====== PROVIDED ENTRIES ======
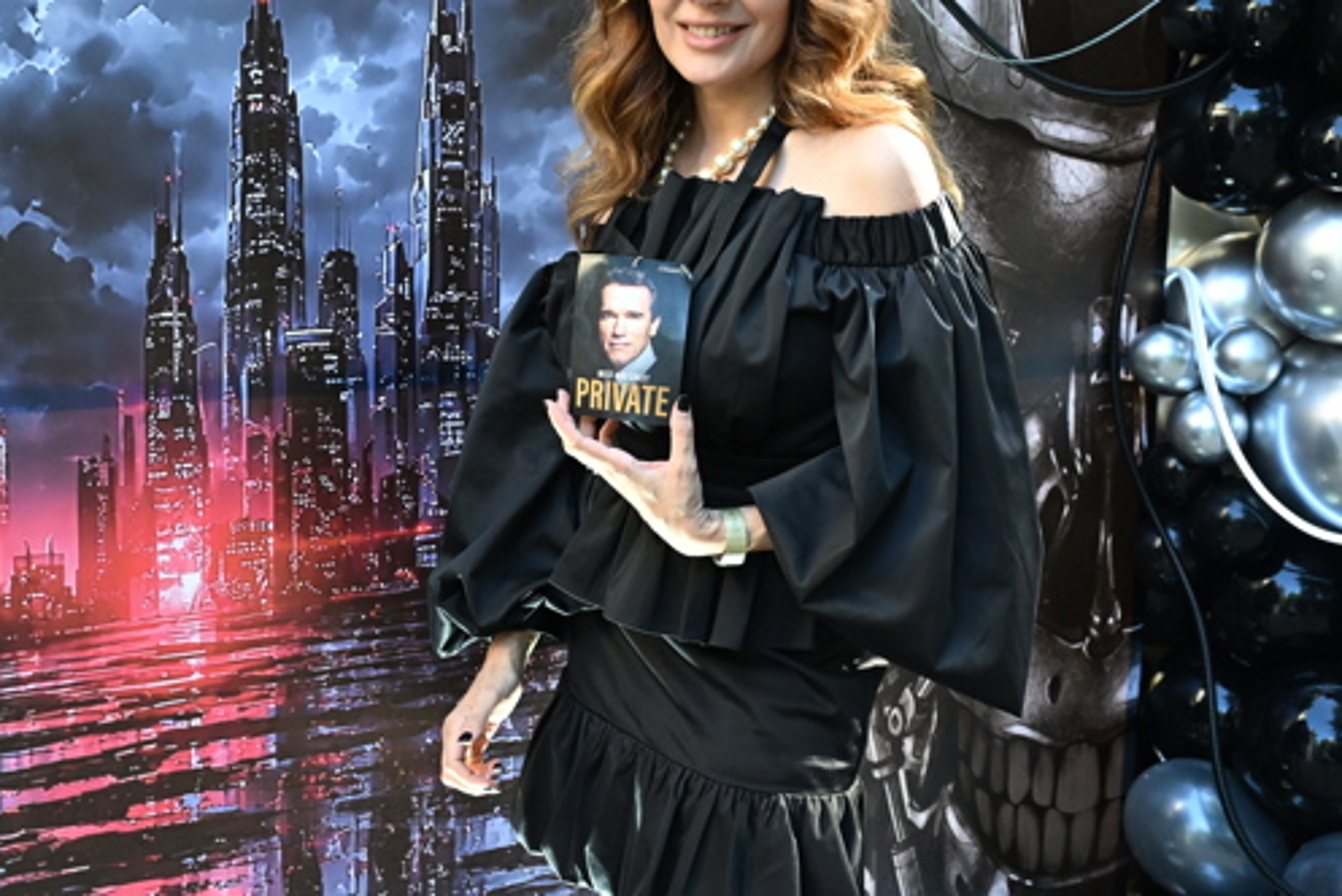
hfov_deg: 44.5
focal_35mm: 44
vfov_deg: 30.6
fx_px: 1630
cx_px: 529
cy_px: 345
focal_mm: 31.5
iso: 4000
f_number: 4.5
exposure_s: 1/800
======
== EXERCISE DIRECTIONS ==
Every last line above must be reproduced as written, and no pictures belong in the copy.

== ANSWER BELOW ==
hfov_deg: 44.5
focal_35mm: 44
vfov_deg: 30.6
fx_px: 1630
cx_px: 529
cy_px: 345
focal_mm: 31.5
iso: 4000
f_number: 4.5
exposure_s: 1/800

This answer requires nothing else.